* Exercise
Find the line with "19: (85, 73)" and the line with "39: (163, 19)" in the entries below; output exactly those two lines, every line between them, and no others.

* Records for this task
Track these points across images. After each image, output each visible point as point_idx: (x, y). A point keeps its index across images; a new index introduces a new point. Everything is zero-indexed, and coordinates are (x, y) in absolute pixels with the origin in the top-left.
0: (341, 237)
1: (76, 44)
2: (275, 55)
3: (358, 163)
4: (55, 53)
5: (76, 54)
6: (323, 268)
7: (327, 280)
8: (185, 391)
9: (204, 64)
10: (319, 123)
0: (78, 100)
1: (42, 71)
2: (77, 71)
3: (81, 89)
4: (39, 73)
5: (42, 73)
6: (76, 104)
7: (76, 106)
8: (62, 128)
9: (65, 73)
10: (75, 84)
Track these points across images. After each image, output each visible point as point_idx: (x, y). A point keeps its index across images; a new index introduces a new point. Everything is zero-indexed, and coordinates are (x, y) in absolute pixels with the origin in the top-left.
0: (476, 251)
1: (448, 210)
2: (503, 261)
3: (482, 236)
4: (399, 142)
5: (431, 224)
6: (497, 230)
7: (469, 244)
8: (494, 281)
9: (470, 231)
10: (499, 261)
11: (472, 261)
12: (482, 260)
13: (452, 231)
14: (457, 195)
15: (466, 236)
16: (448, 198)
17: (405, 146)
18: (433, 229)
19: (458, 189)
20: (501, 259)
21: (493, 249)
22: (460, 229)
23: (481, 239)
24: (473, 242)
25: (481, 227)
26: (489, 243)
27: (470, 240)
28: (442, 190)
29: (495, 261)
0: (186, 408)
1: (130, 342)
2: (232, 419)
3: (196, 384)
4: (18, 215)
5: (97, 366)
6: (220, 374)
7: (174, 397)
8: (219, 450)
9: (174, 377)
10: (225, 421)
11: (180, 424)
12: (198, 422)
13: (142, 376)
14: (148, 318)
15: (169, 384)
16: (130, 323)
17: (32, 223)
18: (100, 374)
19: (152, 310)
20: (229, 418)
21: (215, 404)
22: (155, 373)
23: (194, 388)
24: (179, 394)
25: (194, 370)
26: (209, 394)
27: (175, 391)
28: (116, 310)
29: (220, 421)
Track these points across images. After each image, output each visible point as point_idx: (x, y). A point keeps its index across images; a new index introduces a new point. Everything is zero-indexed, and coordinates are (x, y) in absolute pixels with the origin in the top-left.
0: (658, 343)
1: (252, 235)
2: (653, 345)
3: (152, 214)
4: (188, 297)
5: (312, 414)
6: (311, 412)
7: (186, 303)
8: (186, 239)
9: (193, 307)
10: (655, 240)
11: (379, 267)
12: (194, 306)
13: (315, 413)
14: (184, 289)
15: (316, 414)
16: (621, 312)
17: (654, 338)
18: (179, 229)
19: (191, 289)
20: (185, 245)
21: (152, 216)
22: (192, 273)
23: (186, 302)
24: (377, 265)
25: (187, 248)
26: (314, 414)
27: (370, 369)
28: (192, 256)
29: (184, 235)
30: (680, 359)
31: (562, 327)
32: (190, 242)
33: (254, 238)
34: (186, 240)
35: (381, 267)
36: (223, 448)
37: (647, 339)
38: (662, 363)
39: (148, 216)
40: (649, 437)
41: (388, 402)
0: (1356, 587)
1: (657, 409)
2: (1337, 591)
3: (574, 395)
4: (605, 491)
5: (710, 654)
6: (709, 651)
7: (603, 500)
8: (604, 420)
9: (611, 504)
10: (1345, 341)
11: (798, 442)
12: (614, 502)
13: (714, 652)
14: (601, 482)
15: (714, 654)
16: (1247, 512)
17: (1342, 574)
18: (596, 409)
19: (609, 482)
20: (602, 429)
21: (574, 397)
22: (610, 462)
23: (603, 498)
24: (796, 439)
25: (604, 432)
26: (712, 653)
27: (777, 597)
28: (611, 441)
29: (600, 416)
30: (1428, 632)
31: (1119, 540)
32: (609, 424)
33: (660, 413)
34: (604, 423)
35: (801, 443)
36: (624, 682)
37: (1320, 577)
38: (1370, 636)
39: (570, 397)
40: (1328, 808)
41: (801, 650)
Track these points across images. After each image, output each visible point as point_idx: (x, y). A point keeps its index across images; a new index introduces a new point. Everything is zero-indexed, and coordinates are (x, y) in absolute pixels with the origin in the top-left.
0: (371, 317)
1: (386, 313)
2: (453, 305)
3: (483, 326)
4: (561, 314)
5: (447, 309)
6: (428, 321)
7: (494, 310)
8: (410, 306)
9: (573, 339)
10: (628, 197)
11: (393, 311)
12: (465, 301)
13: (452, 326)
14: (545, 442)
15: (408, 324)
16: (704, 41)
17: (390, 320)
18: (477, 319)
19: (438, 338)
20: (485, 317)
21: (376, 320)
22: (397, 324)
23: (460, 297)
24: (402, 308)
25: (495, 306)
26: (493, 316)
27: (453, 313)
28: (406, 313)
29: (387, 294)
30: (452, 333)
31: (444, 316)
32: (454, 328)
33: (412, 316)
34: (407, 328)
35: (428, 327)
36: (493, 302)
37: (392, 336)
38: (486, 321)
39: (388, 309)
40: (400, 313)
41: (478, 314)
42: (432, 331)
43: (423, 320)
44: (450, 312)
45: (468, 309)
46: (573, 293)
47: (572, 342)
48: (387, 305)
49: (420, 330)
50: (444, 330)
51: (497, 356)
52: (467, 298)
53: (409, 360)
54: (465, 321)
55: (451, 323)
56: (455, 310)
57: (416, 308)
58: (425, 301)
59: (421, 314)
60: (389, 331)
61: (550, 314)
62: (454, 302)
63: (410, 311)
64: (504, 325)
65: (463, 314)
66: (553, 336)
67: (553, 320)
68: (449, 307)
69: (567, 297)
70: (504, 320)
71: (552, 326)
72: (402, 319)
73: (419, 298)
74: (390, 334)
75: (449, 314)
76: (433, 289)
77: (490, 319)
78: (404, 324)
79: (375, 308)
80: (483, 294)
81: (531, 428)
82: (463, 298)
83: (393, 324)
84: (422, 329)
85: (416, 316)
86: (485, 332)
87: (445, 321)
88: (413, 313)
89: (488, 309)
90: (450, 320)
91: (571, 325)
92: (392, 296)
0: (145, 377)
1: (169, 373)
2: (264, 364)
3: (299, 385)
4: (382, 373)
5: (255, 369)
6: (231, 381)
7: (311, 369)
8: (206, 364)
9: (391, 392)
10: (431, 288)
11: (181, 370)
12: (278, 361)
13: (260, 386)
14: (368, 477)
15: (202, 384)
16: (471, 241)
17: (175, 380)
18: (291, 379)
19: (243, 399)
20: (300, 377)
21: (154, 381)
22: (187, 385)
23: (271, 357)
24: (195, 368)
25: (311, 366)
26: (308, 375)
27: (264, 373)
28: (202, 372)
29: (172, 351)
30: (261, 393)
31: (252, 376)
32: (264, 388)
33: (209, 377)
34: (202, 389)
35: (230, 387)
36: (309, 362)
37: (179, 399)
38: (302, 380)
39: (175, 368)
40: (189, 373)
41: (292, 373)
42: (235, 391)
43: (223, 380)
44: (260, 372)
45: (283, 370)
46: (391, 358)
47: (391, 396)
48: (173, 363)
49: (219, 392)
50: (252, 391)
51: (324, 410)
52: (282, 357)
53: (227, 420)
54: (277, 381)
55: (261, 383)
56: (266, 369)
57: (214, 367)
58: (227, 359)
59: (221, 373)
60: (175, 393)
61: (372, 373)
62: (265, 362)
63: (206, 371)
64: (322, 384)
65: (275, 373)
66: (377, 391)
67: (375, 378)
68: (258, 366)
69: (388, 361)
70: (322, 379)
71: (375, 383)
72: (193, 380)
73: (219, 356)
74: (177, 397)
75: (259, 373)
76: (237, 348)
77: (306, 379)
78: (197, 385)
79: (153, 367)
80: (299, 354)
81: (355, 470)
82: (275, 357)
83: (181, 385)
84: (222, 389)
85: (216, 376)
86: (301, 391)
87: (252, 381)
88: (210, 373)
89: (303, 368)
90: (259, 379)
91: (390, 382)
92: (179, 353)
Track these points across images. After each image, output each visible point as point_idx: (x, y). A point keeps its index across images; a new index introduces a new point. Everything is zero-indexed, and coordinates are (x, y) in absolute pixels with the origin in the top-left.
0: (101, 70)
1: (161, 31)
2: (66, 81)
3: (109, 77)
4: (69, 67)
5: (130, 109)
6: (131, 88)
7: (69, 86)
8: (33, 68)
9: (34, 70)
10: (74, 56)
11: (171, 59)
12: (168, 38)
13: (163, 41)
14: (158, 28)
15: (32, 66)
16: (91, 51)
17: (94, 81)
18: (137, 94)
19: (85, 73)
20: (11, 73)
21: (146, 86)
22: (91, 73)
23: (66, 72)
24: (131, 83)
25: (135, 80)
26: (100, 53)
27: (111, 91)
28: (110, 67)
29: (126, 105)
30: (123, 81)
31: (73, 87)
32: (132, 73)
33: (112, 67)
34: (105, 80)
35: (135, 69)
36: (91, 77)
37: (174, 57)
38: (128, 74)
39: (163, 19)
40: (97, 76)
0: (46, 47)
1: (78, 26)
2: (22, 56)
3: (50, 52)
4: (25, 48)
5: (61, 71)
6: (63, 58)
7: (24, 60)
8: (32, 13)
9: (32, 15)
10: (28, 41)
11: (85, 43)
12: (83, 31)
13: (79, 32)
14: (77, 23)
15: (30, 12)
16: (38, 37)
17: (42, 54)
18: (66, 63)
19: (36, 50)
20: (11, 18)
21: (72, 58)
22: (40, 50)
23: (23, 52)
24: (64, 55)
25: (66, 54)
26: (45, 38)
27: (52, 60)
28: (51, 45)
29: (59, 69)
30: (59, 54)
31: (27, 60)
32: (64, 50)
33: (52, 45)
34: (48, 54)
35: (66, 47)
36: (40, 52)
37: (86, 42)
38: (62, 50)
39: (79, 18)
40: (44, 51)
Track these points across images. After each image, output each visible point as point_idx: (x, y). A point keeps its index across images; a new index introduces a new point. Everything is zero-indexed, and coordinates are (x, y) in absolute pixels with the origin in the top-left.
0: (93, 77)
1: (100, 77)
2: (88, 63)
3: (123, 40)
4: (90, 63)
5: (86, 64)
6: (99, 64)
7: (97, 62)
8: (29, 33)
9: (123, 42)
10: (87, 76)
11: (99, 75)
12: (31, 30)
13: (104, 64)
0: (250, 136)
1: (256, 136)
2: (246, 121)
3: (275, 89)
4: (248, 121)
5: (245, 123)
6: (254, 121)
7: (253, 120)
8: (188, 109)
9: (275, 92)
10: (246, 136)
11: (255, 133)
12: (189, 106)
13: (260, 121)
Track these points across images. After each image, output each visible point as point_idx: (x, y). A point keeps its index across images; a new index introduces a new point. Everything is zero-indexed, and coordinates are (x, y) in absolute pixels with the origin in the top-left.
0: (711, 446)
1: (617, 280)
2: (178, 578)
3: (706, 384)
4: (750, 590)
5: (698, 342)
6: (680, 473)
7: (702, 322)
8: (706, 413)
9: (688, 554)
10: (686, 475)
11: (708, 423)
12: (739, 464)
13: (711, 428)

* Written reply
19: (85, 73)
20: (11, 73)
21: (146, 86)
22: (91, 73)
23: (66, 72)
24: (131, 83)
25: (135, 80)
26: (100, 53)
27: (111, 91)
28: (110, 67)
29: (126, 105)
30: (123, 81)
31: (73, 87)
32: (132, 73)
33: (112, 67)
34: (105, 80)
35: (135, 69)
36: (91, 77)
37: (174, 57)
38: (128, 74)
39: (163, 19)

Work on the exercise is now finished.